### Required action
Each entry needs to appear again, retyped exactly as it is below.

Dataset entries
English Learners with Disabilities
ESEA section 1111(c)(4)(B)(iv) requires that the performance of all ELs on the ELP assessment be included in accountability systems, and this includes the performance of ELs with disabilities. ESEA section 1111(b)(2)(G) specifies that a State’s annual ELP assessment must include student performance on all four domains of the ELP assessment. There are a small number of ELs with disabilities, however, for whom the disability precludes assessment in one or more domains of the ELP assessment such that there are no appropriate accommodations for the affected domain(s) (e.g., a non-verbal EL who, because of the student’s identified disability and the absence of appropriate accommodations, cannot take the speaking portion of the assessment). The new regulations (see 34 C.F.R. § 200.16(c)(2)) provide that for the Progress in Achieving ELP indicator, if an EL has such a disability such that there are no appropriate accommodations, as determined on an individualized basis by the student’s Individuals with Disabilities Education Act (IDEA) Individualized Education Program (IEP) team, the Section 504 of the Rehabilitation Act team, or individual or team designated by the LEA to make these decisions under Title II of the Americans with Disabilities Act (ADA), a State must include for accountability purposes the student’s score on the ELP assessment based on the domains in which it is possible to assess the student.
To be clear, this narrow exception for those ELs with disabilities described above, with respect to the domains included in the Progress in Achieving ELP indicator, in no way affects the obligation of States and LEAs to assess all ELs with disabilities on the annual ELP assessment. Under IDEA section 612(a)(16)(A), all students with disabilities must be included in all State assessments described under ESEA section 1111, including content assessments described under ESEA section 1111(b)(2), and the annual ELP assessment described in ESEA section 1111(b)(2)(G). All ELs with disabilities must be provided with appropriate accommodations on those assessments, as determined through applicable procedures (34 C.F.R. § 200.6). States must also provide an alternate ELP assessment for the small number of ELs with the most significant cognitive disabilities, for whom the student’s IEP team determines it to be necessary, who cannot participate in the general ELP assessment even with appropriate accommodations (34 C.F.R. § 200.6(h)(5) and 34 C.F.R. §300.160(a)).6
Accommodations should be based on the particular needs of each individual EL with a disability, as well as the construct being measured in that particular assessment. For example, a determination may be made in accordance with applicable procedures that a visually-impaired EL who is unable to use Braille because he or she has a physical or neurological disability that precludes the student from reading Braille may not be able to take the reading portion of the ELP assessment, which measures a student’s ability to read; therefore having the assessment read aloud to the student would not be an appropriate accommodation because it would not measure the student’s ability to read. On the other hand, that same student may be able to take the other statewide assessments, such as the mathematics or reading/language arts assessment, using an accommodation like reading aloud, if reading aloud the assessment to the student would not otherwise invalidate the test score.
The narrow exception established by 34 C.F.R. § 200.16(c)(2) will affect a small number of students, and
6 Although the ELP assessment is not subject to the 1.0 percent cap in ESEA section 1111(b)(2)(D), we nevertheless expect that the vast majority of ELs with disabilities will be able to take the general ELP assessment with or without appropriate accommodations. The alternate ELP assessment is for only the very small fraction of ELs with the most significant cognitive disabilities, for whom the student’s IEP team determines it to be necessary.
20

### The completed task
English Learners with Disabilities
ESEA section 1111(c)(4)(B)(iv) requires that the performance of all ELs on the ELP assessment be included in accountability systems, and this includes the performance of ELs with disabilities. ESEA section 1111(b)(2)(G) specifies that a State’s annual ELP assessment must include student performance on all four domains of the ELP assessment. There are a small number of ELs with disabilities, however, for whom the disability precludes assessment in one or more domains of the ELP assessment such that there are no appropriate accommodations for the affected domain(s) (e.g., a non-verbal EL who, because of the student’s identified disability and the absence of appropriate accommodations, cannot take the speaking portion of the assessment). The new regulations (see 34 C.F.R. § 200.16(c)(2)) provide that for the Progress in Achieving ELP indicator, if an EL has such a disability such that there are no appropriate accommodations, as determined on an individualized basis by the student’s Individuals with Disabilities Education Act (IDEA) Individualized Education Program (IEP) team, the Section 504 of the Rehabilitation Act team, or individual or team designated by the LEA to make these decisions under Title II of the Americans with Disabilities Act (ADA), a State must include for accountability purposes the student’s score on the ELP assessment based on the domains in which it is possible to assess the student.
To be clear, this narrow exception for those ELs with disabilities described above, with respect to the domains included in the Progress in Achieving ELP indicator, in no way affects the obligation of States and LEAs to assess all ELs with disabilities on the annual ELP assessment. Under IDEA section 612(a)(16)(A), all students with disabilities must be included in all State assessments described under ESEA section 1111, including content assessments described under ESEA section 1111(b)(2), and the annual ELP assessment described in ESEA section 1111(b)(2)(G). All ELs with disabilities must be provided with appropriate accommodations on those assessments, as determined through applicable procedures (34 C.F.R. § 200.6). States must also provide an alternate ELP assessment for the small number of ELs with the most significant cognitive disabilities, for whom the student’s IEP team determines it to be necessary, who cannot participate in the general ELP assessment even with appropriate accommodations (34 C.F.R. § 200.6(h)(5) and 34 C.F.R. §300.160(a)).6
Accommodations should be based on the particular needs of each individual EL with a disability, as well as the construct being measured in that particular assessment. For example, a determination may be made in accordance with applicable procedures that a visually-impaired EL who is unable to use Braille because he or she has a physical or neurological disability that precludes the student from reading Braille may not be able to take the reading portion of the ELP assessment, which measures a student’s ability to read; therefore having the assessment read aloud to the student would not be an appropriate accommodation because it would not measure the student’s ability to read. On the other hand, that same student may be able to take the other statewide assessments, such as the mathematics or reading/language arts assessment, using an accommodation like reading aloud, if reading aloud the assessment to the student would not otherwise invalidate the test score.
The narrow exception established by 34 C.F.R. § 200.16(c)(2) will affect a small number of students, and
6 Although the ELP assessment is not subject to the 1.0 percent cap in ESEA section 1111(b)(2)(D), we nevertheless expect that the vast majority of ELs with disabilities will be able to take the general ELP assessment with or without appropriate accommodations. The alternate ELP assessment is for only the very small fraction of ELs with the most significant cognitive disabilities, for whom the student’s IEP team determines it to be necessary.
20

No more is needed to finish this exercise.